WHAT TO DO | The data is to be repeated exactly, with the images removed.
(INFORMATION SUPPLIED Opens)
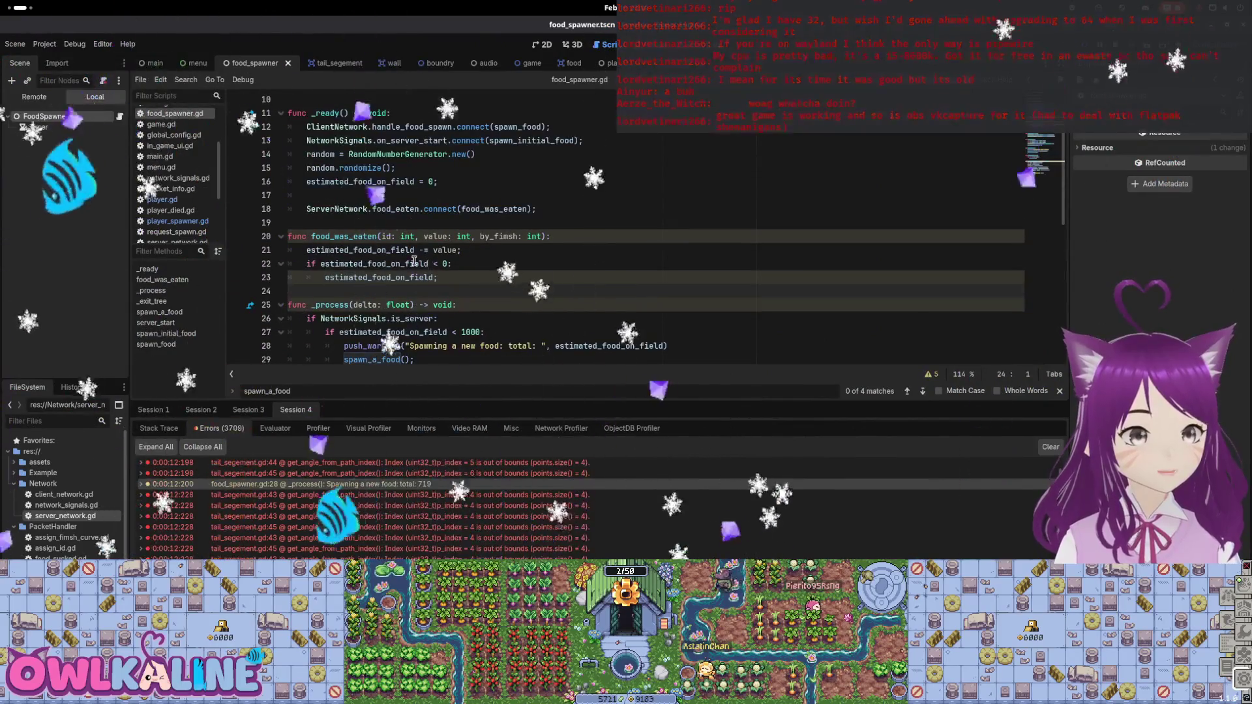
Make food_was_eaten subtract 1 instead of value on line 21, and save.
double_click(447, 250)
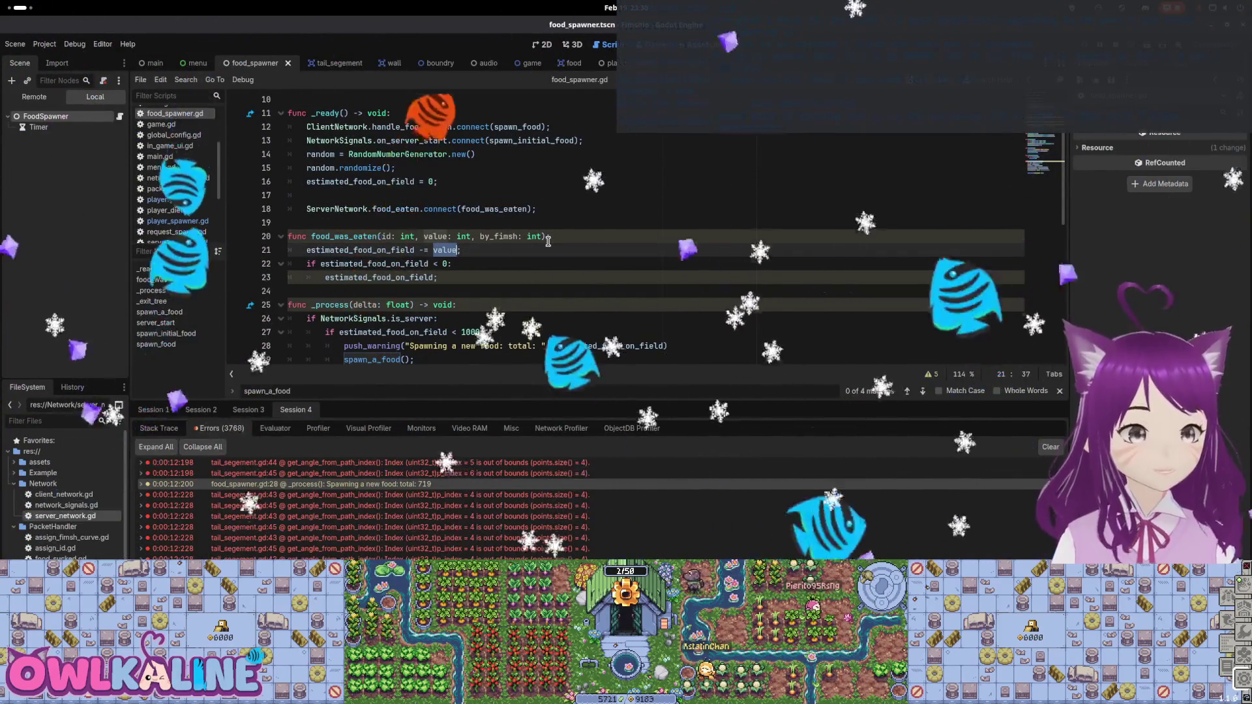
text(1)
key(ctrl+s)
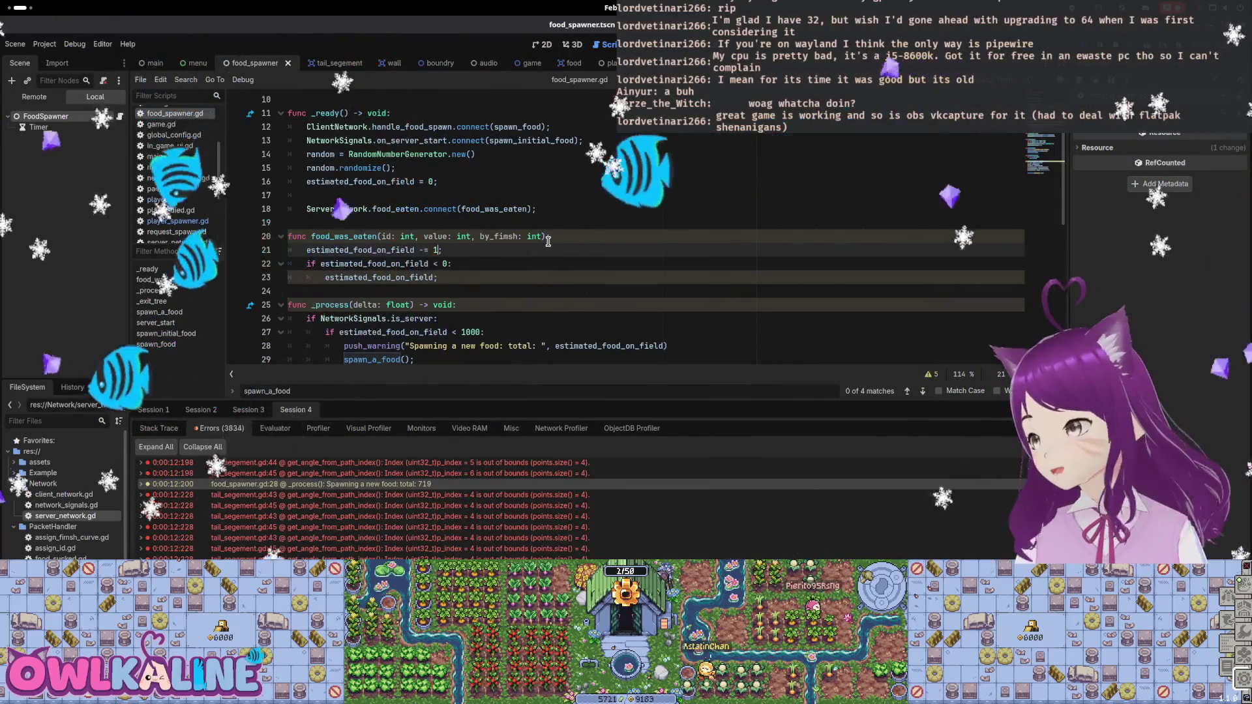
Insert a '#TODO: fix bug' comment line after line 55, above the point_value assignment.
scroll(428, 326, down, 10)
(INFORMATION SUPPLIED Closes)
RESPONSE AREA |
Make food_was_eaten subtract 1 instead of value on line 21, and save.
double_click(447, 250)
text(1)
key(ctrl+s)
Insert a '#TODO: fix bug' comment line after line 55, above the point_value assignment.
scroll(428, 326, down, 10)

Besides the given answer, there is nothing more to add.